DESCRIPTION OF THE TASK ->
Copy every line below precisely, leaving nothing out.

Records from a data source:
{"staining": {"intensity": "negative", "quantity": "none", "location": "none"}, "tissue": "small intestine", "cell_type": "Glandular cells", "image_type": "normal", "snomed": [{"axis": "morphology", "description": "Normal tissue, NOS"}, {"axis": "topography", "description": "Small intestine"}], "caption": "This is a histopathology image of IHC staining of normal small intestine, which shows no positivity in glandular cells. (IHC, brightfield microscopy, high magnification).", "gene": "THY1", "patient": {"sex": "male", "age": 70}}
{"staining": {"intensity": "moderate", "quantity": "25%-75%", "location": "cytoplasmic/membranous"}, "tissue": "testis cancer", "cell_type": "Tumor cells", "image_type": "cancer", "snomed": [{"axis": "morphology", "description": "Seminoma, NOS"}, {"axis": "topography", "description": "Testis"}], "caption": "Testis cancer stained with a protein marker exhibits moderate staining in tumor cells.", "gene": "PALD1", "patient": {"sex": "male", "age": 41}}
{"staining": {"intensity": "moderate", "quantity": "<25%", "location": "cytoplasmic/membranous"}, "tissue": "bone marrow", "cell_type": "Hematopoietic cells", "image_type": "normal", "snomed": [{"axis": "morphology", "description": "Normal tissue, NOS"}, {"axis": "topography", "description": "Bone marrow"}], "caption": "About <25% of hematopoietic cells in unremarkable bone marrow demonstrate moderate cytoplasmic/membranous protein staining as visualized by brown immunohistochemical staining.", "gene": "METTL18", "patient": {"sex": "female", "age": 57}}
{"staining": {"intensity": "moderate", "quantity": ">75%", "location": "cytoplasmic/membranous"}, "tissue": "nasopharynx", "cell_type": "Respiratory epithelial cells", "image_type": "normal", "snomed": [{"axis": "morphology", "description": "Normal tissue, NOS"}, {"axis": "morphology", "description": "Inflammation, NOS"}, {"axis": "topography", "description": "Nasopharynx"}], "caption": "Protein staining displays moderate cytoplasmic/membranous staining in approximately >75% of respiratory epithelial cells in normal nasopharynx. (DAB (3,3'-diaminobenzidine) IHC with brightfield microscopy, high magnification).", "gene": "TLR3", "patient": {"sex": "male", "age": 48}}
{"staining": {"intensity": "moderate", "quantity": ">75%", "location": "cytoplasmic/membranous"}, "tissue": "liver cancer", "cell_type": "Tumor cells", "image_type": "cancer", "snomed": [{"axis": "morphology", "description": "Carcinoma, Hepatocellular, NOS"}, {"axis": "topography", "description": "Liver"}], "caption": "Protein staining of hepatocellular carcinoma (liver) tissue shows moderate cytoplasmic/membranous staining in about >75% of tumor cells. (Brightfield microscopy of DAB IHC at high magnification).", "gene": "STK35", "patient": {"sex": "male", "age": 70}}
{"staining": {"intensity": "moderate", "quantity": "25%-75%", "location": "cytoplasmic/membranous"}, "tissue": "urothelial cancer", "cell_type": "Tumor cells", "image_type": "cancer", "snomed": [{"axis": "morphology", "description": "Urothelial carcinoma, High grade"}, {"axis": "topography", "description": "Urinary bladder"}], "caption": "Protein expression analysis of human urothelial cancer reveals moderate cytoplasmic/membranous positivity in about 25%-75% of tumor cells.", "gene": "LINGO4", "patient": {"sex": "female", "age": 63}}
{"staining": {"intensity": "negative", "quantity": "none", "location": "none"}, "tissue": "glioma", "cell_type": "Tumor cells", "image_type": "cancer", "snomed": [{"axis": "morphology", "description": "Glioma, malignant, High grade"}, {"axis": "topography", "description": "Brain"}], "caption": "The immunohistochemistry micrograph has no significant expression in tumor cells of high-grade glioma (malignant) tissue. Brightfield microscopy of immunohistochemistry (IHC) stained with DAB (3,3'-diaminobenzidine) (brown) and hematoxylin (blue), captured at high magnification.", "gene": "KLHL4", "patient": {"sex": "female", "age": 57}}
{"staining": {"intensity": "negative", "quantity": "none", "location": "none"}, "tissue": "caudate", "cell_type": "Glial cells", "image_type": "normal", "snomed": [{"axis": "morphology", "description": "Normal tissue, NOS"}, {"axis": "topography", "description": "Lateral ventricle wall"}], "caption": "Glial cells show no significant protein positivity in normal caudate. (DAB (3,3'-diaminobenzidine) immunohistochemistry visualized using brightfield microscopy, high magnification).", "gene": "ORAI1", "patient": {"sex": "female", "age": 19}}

WRITTEN REPLY ->
{"staining": {"intensity": "negative", "quantity": "none", "location": "none"}, "tissue": "small intestine", "cell_type": "Glandular cells", "image_type": "normal", "snomed": [{"axis": "morphology", "description": "Normal tissue, NOS"}, {"axis": "topography", "description": "Small intestine"}], "caption": "This is a histopathology image of IHC staining of normal small intestine, which shows no positivity in glandular cells. (IHC, brightfield microscopy, high magnification).", "gene": "THY1", "patient": {"sex": "male", "age": 70}}
{"staining": {"intensity": "moderate", "quantity": "25%-75%", "location": "cytoplasmic/membranous"}, "tissue": "testis cancer", "cell_type": "Tumor cells", "image_type": "cancer", "snomed": [{"axis": "morphology", "description": "Seminoma, NOS"}, {"axis": "topography", "description": "Testis"}], "caption": "Testis cancer stained with a protein marker exhibits moderate staining in tumor cells.", "gene": "PALD1", "patient": {"sex": "male", "age": 41}}
{"staining": {"intensity": "moderate", "quantity": "<25%", "location": "cytoplasmic/membranous"}, "tissue": "bone marrow", "cell_type": "Hematopoietic cells", "image_type": "normal", "snomed": [{"axis": "morphology", "description": "Normal tissue, NOS"}, {"axis": "topography", "description": "Bone marrow"}], "caption": "About <25% of hematopoietic cells in unremarkable bone marrow demonstrate moderate cytoplasmic/membranous protein staining as visualized by brown immunohistochemical staining.", "gene": "METTL18", "patient": {"sex": "female", "age": 57}}
{"staining": {"intensity": "moderate", "quantity": ">75%", "location": "cytoplasmic/membranous"}, "tissue": "nasopharynx", "cell_type": "Respiratory epithelial cells", "image_type": "normal", "snomed": [{"axis": "morphology", "description": "Normal tissue, NOS"}, {"axis": "morphology", "description": "Inflammation, NOS"}, {"axis": "topography", "description": "Nasopharynx"}], "caption": "Protein staining displays moderate cytoplasmic/membranous staining in approximately >75% of respiratory epithelial cells in normal nasopharynx. (DAB (3,3'-diaminobenzidine) IHC with brightfield microscopy, high magnification).", "gene": "TLR3", "patient": {"sex": "male", "age": 48}}
{"staining": {"intensity": "moderate", "quantity": ">75%", "location": "cytoplasmic/membranous"}, "tissue": "liver cancer", "cell_type": "Tumor cells", "image_type": "cancer", "snomed": [{"axis": "morphology", "description": "Carcinoma, Hepatocellular, NOS"}, {"axis": "topography", "description": "Liver"}], "caption": "Protein staining of hepatocellular carcinoma (liver) tissue shows moderate cytoplasmic/membranous staining in about >75% of tumor cells. (Brightfield microscopy of DAB IHC at high magnification).", "gene": "STK35", "patient": {"sex": "male", "age": 70}}
{"staining": {"intensity": "moderate", "quantity": "25%-75%", "location": "cytoplasmic/membranous"}, "tissue": "urothelial cancer", "cell_type": "Tumor cells", "image_type": "cancer", "snomed": [{"axis": "morphology", "description": "Urothelial carcinoma, High grade"}, {"axis": "topography", "description": "Urinary bladder"}], "caption": "Protein expression analysis of human urothelial cancer reveals moderate cytoplasmic/membranous positivity in about 25%-75% of tumor cells.", "gene": "LINGO4", "patient": {"sex": "female", "age": 63}}
{"staining": {"intensity": "negative", "quantity": "none", "location": "none"}, "tissue": "glioma", "cell_type": "Tumor cells", "image_type": "cancer", "snomed": [{"axis": "morphology", "description": "Glioma, malignant, High grade"}, {"axis": "topography", "description": "Brain"}], "caption": "The immunohistochemistry micrograph has no significant expression in tumor cells of high-grade glioma (malignant) tissue. Brightfield microscopy of immunohistochemistry (IHC) stained with DAB (3,3'-diaminobenzidine) (brown) and hematoxylin (blue), captured at high magnification.", "gene": "KLHL4", "patient": {"sex": "female", "age": 57}}
{"staining": {"intensity": "negative", "quantity": "none", "location": "none"}, "tissue": "caudate", "cell_type": "Glial cells", "image_type": "normal", "snomed": [{"axis": "morphology", "description": "Normal tissue, NOS"}, {"axis": "topography", "description": "Lateral ventricle wall"}], "caption": "Glial cells show no significant protein positivity in normal caudate. (DAB (3,3'-diaminobenzidine) immunohistochemistry visualized using brightfield microscopy, high magnification).", "gene": "ORAI1", "patient": {"sex": "female", "age": 19}}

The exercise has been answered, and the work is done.